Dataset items
┌──
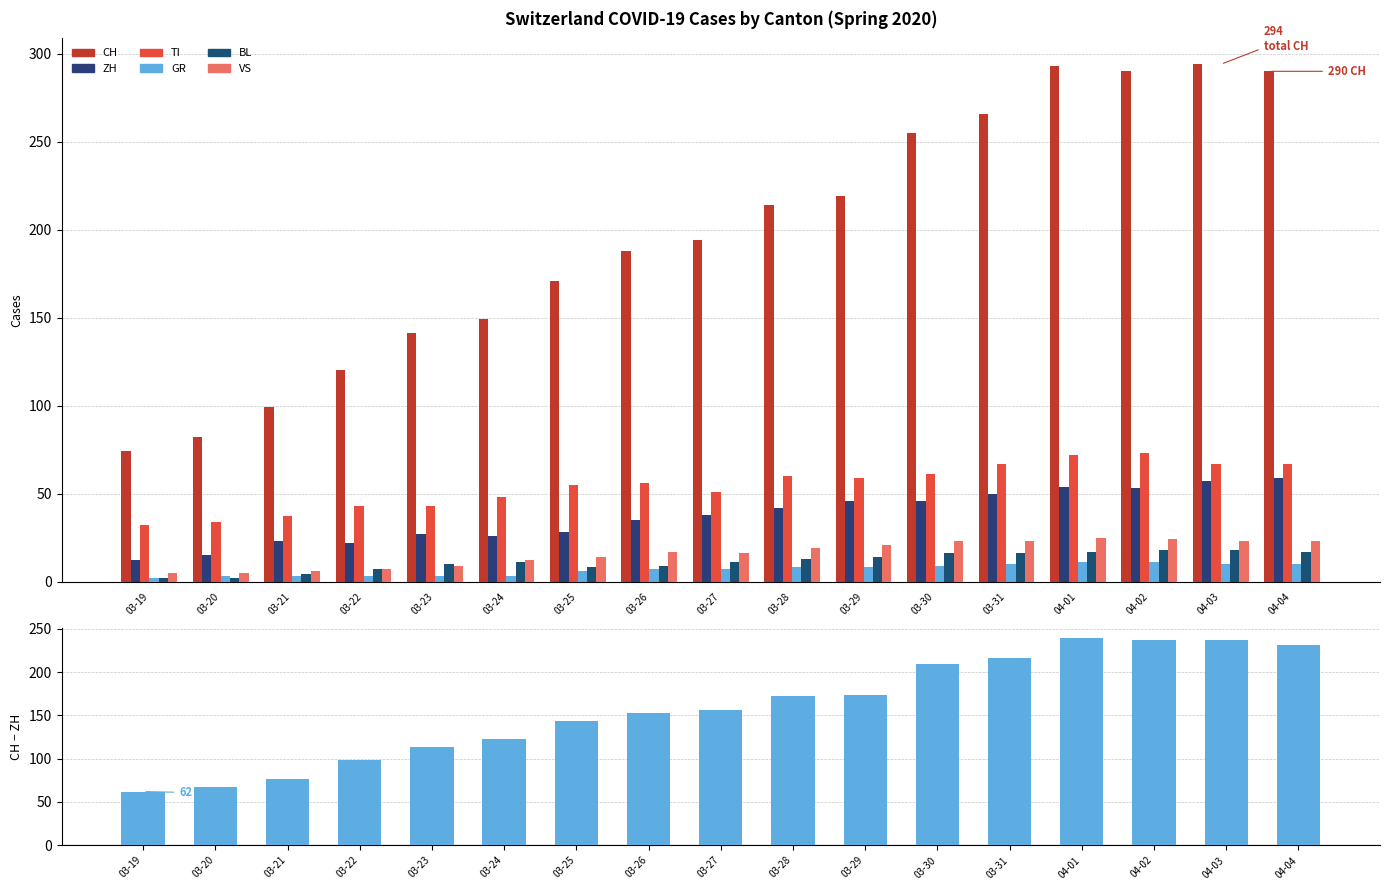

Which series has the widest spread of values?

CH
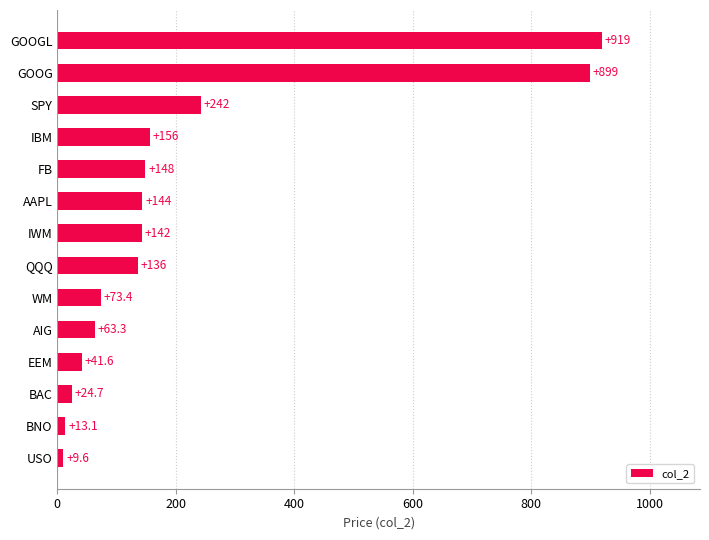

Which label corresponds to the largest value in the chart?

GOOGL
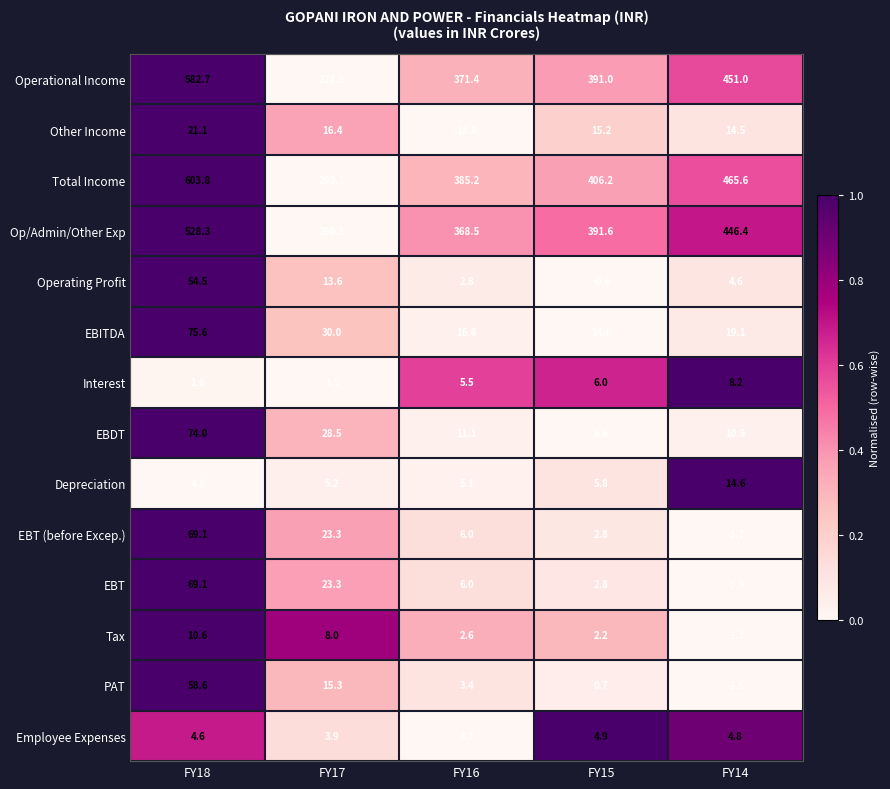

At which label is Employee Expenses closest to 4?

FY17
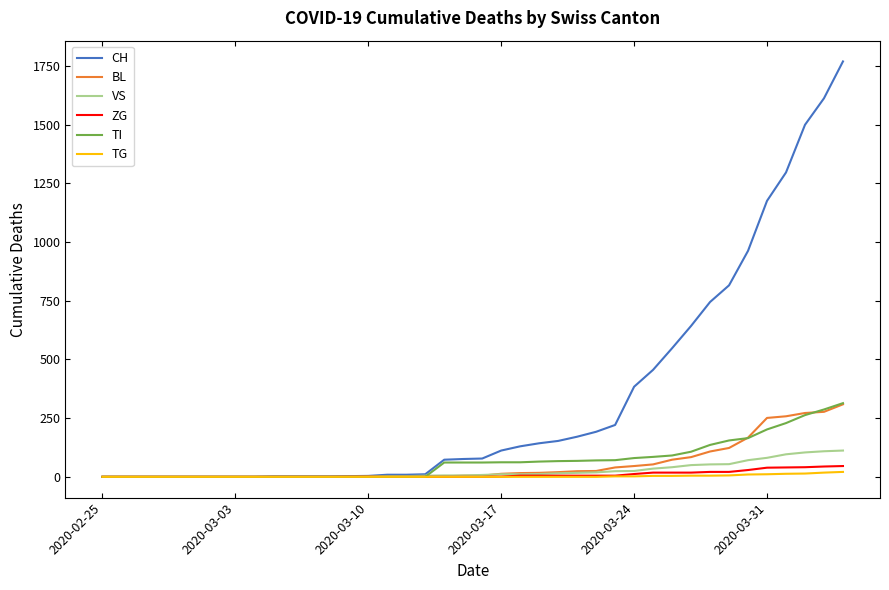

What is the highest value of the BL series?

309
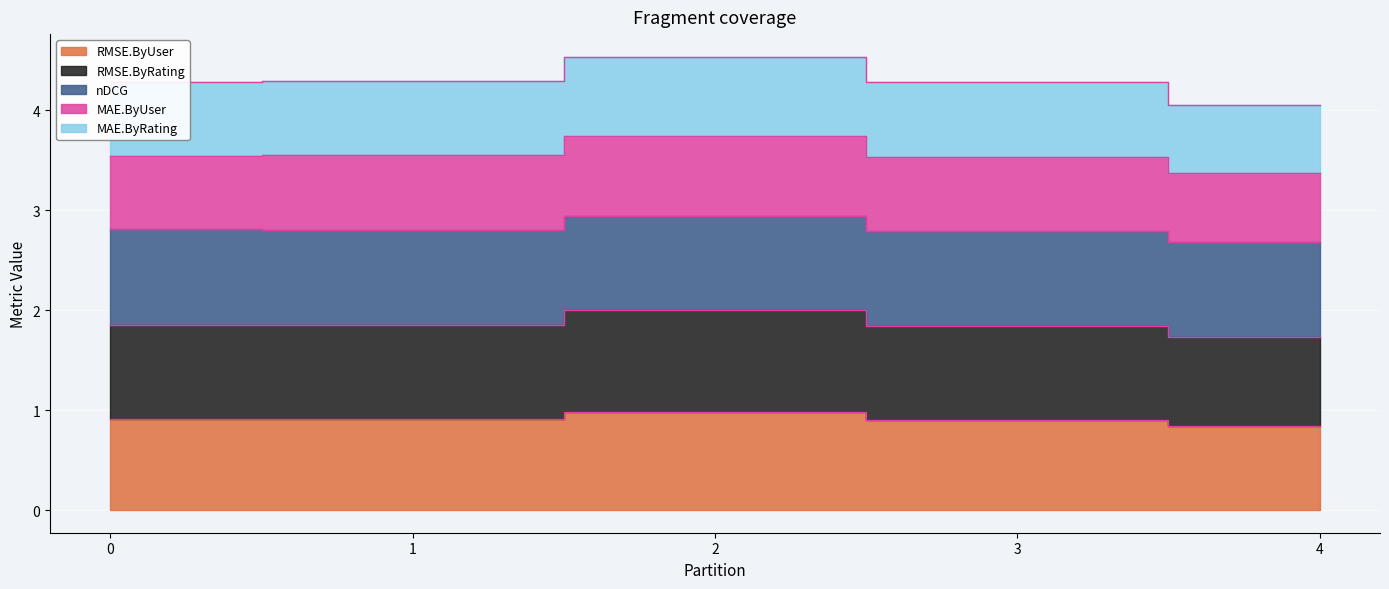

True or false: MAE.ByUser and RMSE.ByRating cross at least once.

False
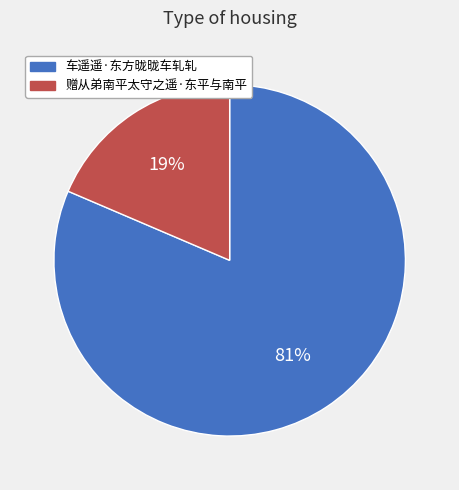

Is it true that 赠从弟南平太守之遥·东平与南平 is 19% of the pie?

True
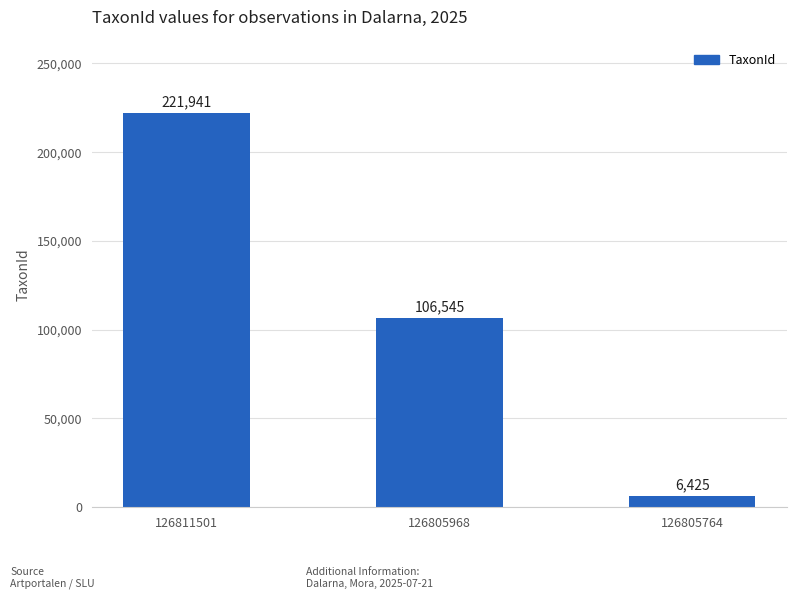

What value does the data have at 126805968?

106545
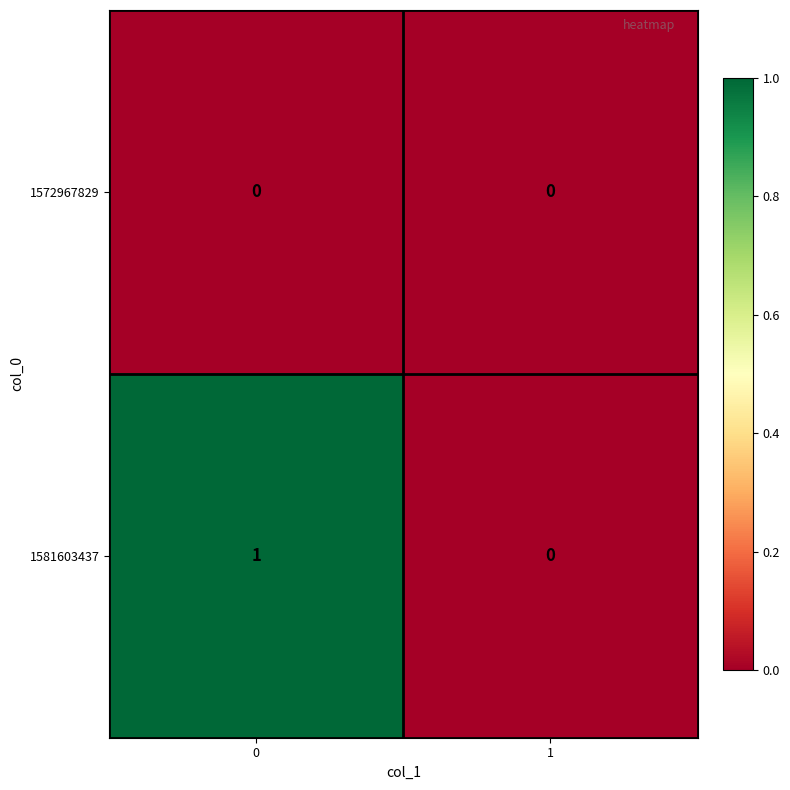

Reading left to right, extract all data points from this chart.

1572967829: 0=0	1=0
1581603437: 0=1	1=0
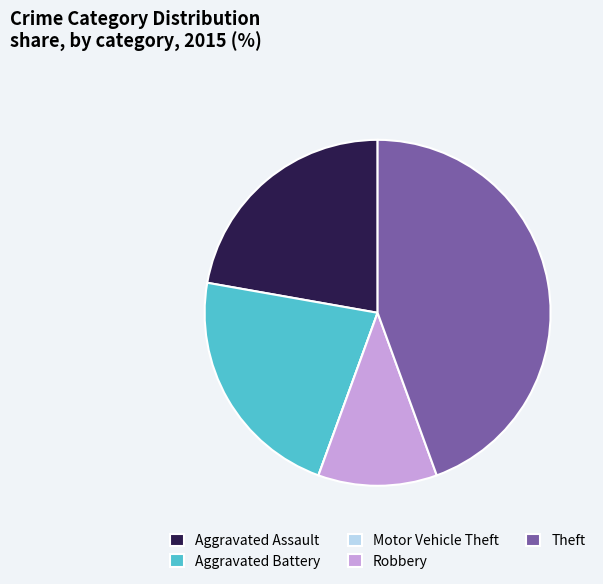

True or false: Robbery accounts for 18% of the total.

False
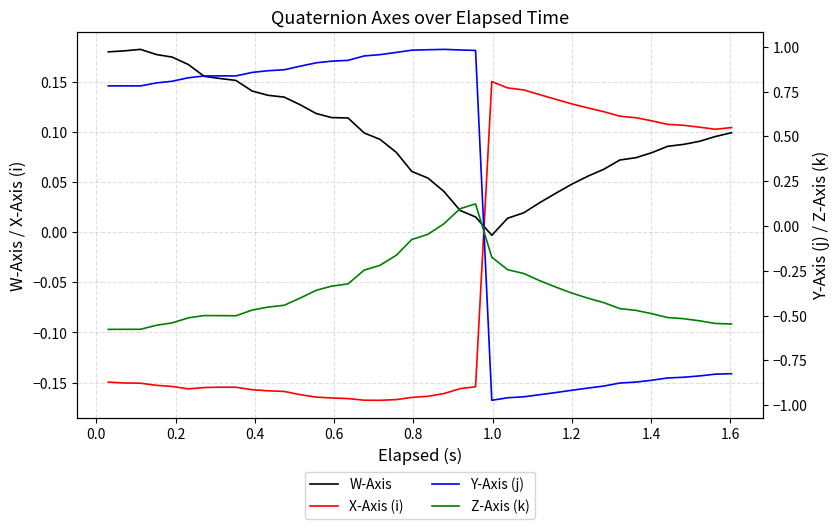

What are all the series names shown in the legend?

W-Axis, X-Axis (i), Y-Axis (j), Z-Axis (k)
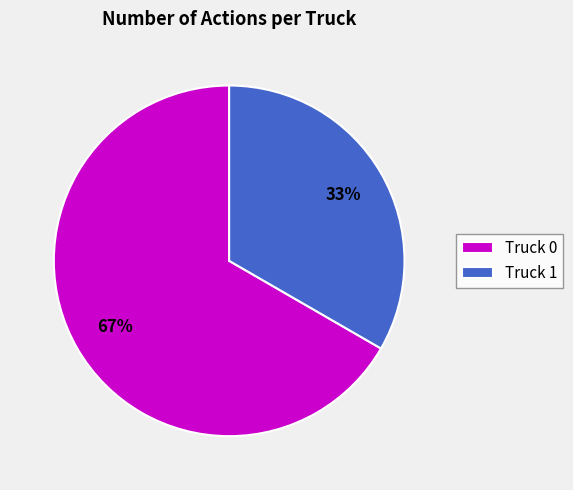

Is the sum of Truck 1 and Truck 0 greater than half?

Yes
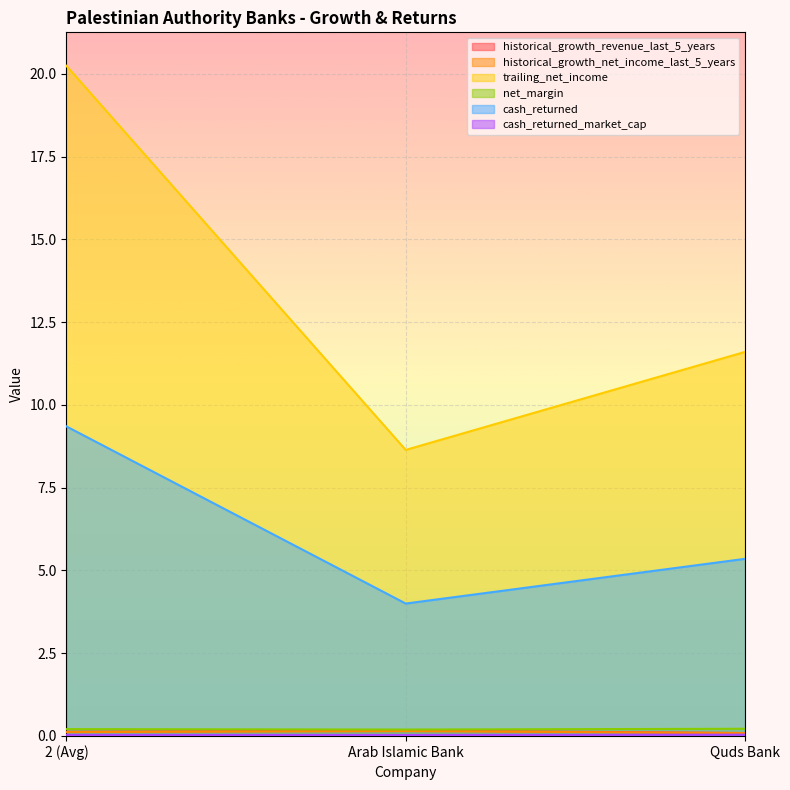

At which category is the sum across all series the highest?

2 (Avg)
└──
[PROMPT] Copy the lines verbatim, starting with the line that contains "Which label corresponds" and continuing through the last line, with both ends included. Leave the pictures out of your copy.

[ANSWER TO THIS EXERCISE]
Which label corresponds to the largest value in the chart?

GOOGL

At which label is Employee Expenses closest to 4?

FY17

What is the highest value of the BL series?

309

True or false: MAE.ByUser and RMSE.ByRating cross at least once.

False

Is it true that 赠从弟南平太守之遥·东平与南平 is 19% of the pie?

True

What value does the data have at 126805968?

106545

Reading left to right, extract all data points from this chart.

1572967829: 0=0	1=0
1581603437: 0=1	1=0

True or false: Robbery accounts for 18% of the total.

False

What are all the series names shown in the legend?

W-Axis, X-Axis (i), Y-Axis (j), Z-Axis (k)

Is the sum of Truck 1 and Truck 0 greater than half?

Yes

At which category is the sum across all series the highest?

2 (Avg)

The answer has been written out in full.